Despite decades of research, image matching remains unsolved in the general, wide-baseline scenario because of many factors that need to be considered, including viewpoint, illumination, occlusions, and camera properties.
This recent research introduces a comprehensive benchmark for local features and robust estimation algorithms. The modular structure of its pipeline allows to integrate, configure, and combine methods and heuristics easily. Researchers demonstrate this by evaluating dozens of popular algorithms, from seminal works to the cutting edge of machine learning research. They show that classical solutions may still outperform the perceived state of the art with proper settings.
The framework enables researchers to evaluate how a new approach performs in a standardized pipeline, both against its competitors and alongside state-of-the-art solutions for other components, from which it cannot be detached. This is crucial, as sub-optimal hyperparameters can easily hide actual performance.
#4 SWAGAN: A Style-based WAvelet-driven Generative Model
Considerable progress has been made in the visual quality of Generative Adversarial Networks (GANs). However, these networks still suffer from degradation in quality for high-frequency content, stemming from a spectrally biased architecture, and similarly unfavorable loss functions.
Researchers with Tel Aviv University seek to address this issue by presenting a new general-purpose Style and WAvelet based GAN (SWAGAN) that implements progressive generation in the frequency domain in this paper.

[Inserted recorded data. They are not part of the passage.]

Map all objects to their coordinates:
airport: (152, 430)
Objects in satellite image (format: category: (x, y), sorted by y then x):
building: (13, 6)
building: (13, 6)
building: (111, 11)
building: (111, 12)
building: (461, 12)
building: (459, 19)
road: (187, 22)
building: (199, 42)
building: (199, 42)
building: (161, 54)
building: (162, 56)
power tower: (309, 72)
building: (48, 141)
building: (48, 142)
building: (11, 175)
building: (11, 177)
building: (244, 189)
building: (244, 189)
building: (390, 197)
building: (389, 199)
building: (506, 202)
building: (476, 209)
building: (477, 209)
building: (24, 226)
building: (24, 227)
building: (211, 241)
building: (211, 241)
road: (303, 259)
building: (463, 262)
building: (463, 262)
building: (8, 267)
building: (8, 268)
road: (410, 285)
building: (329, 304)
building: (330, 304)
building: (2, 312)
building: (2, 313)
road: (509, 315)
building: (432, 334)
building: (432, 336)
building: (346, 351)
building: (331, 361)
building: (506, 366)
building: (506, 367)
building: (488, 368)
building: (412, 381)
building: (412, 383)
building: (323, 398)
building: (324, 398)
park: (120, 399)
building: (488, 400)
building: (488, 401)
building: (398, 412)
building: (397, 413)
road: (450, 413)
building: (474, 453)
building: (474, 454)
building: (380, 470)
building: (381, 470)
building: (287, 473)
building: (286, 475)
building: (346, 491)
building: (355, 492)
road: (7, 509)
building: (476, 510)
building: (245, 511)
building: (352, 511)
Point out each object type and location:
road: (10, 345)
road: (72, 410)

SWAGAN incorporates wavelets throughout its generator and discriminator architectures, enforcing a frequency-aware latent representation at every step of the way. This approach yields enhancements in the visual quality of the generated images, and considerably increases computational performance.
Scientists demonstrate the advantage of the proposed method by integrating it into the SyleGAN2 framework, and verifying that content generation in the wavelet domain leads to higher quality images with more realistic high-frequency content.

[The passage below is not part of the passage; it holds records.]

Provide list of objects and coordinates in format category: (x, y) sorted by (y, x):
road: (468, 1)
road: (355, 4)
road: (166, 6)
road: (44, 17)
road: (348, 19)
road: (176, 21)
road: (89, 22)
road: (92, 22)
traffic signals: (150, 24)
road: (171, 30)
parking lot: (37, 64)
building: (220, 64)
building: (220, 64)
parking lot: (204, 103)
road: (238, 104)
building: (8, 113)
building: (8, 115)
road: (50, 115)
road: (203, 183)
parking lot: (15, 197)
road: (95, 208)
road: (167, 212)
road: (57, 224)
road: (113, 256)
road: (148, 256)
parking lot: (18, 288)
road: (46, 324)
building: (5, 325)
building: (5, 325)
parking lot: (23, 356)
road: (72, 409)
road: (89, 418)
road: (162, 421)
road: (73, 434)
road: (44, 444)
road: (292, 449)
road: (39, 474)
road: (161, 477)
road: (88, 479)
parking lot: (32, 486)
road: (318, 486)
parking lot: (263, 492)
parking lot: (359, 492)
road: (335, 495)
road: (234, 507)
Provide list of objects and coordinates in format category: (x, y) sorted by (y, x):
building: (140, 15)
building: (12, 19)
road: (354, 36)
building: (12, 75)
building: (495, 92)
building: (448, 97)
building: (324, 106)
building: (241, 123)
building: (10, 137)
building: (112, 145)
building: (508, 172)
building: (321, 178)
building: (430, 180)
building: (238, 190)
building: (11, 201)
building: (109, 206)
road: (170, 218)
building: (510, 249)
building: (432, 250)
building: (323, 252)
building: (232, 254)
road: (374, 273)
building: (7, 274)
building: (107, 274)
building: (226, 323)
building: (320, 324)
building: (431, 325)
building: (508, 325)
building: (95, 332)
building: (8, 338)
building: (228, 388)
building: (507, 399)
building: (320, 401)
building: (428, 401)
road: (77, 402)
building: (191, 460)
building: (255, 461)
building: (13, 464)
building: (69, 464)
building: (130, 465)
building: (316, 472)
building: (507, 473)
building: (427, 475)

#5 An Augmentation Method for Speech Emotion Recognition
Speech emotion recognition (SER) deals with recognizing the perceived emotion of a speaker in a recording. A speaker’s emotion can be categorized into many classes such as angry, happy, sad, neutral, etc.
However, automatically recognizing the emotion is challenging as it depends on many factors such as context and demographics.

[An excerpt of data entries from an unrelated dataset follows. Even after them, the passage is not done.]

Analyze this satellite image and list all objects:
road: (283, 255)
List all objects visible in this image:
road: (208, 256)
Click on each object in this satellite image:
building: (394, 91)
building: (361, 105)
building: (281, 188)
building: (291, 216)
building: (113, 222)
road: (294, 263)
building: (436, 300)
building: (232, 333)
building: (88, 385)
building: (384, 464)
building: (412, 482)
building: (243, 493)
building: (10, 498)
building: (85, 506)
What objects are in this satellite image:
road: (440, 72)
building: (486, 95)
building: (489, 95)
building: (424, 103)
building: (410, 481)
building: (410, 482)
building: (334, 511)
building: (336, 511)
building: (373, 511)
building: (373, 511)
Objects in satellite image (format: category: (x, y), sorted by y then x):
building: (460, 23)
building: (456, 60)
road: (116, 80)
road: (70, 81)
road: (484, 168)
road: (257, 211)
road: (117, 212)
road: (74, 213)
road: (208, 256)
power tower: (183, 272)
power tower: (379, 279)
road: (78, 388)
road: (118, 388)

This paper proposes CopyPaste, a perceptually motivated augmentation technique, for speech emotion recognition (SER). Researchers suggest that for emotions other than neutral, a speaker is perceived to be expressing a feeling even if it is defined within a short segment in a longer utterance. They present three CopyPaste schemes for model training. They show that the suggested strategies improve the SER on all the datasets and perform better than the standard speech augmentation technique of adding noise to the signal.
The results: show that CopyPaste is effective even in noisy test conditions. The best performing models use both CopyPaste and noise augmentation for training. Although the CopyPaste schemes are presented for the SER task in this research, the fundamental idea can be applied to other utterance-based classification tasks such as language identification and age prediction.